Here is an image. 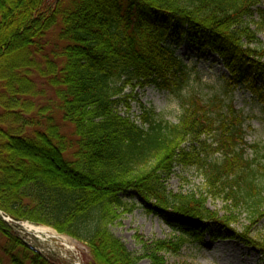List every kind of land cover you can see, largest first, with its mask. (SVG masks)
<instances>
[{
    "label": "trees",
    "instance_id": "obj_1",
    "mask_svg": "<svg viewBox=\"0 0 264 264\" xmlns=\"http://www.w3.org/2000/svg\"><path fill=\"white\" fill-rule=\"evenodd\" d=\"M262 6L264 0H0V211L80 242L88 250L83 264H165L162 253L200 242L211 225L231 231L242 209L248 227L231 238L264 256V234L248 238L264 219V147L245 144V120L230 100L184 92L190 74L172 48L189 42L209 49L228 73L224 96L248 84L264 113ZM33 75L52 91L46 107ZM129 87L175 96L177 123L143 106L137 119L121 115ZM57 114L72 132L61 130ZM176 167L195 169L203 189L169 192ZM131 191L149 213L185 222L173 240L143 244L139 257L109 230L130 212L120 195ZM208 199L223 203L222 215L207 208ZM0 237V264H66L28 249L1 220Z\"/></svg>",
    "mask_w": 264,
    "mask_h": 264
},
{
    "label": "rangeland",
    "instance_id": "obj_2",
    "mask_svg": "<svg viewBox=\"0 0 264 264\" xmlns=\"http://www.w3.org/2000/svg\"><path fill=\"white\" fill-rule=\"evenodd\" d=\"M261 9L264 10V6ZM256 17L257 15L254 13L253 18L256 19ZM257 35L264 45V27L260 32H257ZM172 48L175 56L186 66V70L190 74L188 86L184 92H190L204 100L214 95H219L221 99L224 98L226 103L230 100L234 109L245 120L243 124L245 144L248 147L258 146L262 149L264 147V113L248 89V84L237 86L230 98L225 97L224 89L228 73L215 54L209 49L189 42L174 44ZM33 79L36 86L43 92V96L38 97L39 105L46 107L54 100L52 91L44 86L35 75H33ZM255 83L259 85L261 82L255 81ZM124 95L125 104L120 105L117 109L121 115L137 119L141 113V106H143L145 109H152L161 115L165 121L171 124L177 123L180 108L179 100L175 96L154 87H145L144 89L129 87L125 89ZM55 118L61 125V130L66 133L72 132L69 125L60 122L59 114ZM252 151L253 149L248 148L246 153L251 156ZM203 187L202 178L192 168L176 167L166 182L167 190L173 194L199 192ZM120 198L130 209V212L122 213L120 219L110 226L109 230L133 256L139 257L144 254L143 244L145 243L173 240L178 236V229L185 223L182 219L173 218L168 214L156 216L149 213L140 204L139 197L135 192L122 194ZM223 206L220 200H207V208L212 212L222 215ZM237 217L236 224L231 227V231L211 225L200 242L189 241L176 254L162 253L161 256L164 258L165 264H264V256L259 254L255 246H246L238 239L231 238L243 234L249 224L245 210L240 209ZM19 225L21 231H25L23 238L26 243H30L34 237V233L32 234L34 229L43 230L52 236L47 238L48 243L51 244L55 252L60 254L58 256L61 259L63 258L61 256L69 259L68 261L62 259L61 262L83 264L88 257V250L83 244L57 233L52 228L29 222H19ZM28 227L33 230L29 232ZM263 234L264 219L252 228L248 238L256 241ZM2 244L3 239L0 237V247ZM47 254L52 253L47 252ZM138 264L151 263L148 259H141Z\"/></svg>",
    "mask_w": 264,
    "mask_h": 264
},
{
    "label": "water",
    "instance_id": "obj_3",
    "mask_svg": "<svg viewBox=\"0 0 264 264\" xmlns=\"http://www.w3.org/2000/svg\"><path fill=\"white\" fill-rule=\"evenodd\" d=\"M0 220H1L6 226H8L11 230H13L15 233L22 234L21 232H19V231L15 228L14 224L12 223V221H11L9 218L5 217L1 211H0ZM72 264H74V263L72 262Z\"/></svg>",
    "mask_w": 264,
    "mask_h": 264
},
{
    "label": "bare ground",
    "instance_id": "obj_4",
    "mask_svg": "<svg viewBox=\"0 0 264 264\" xmlns=\"http://www.w3.org/2000/svg\"><path fill=\"white\" fill-rule=\"evenodd\" d=\"M28 230H29V232H31L32 230H33V228H31V227H28ZM35 230V229H34ZM37 231H39L40 233H45V232H43V230H37Z\"/></svg>",
    "mask_w": 264,
    "mask_h": 264
}]
</instances>
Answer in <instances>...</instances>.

+++++

• [GIVEN PROBLEM]
Pick out every line of the data that contains the word "label", and copy each of those lines.

• [TASK OUTPUT]
    "label": "trees",
    "label": "rangeland",
    "label": "water",
    "label": "bare ground",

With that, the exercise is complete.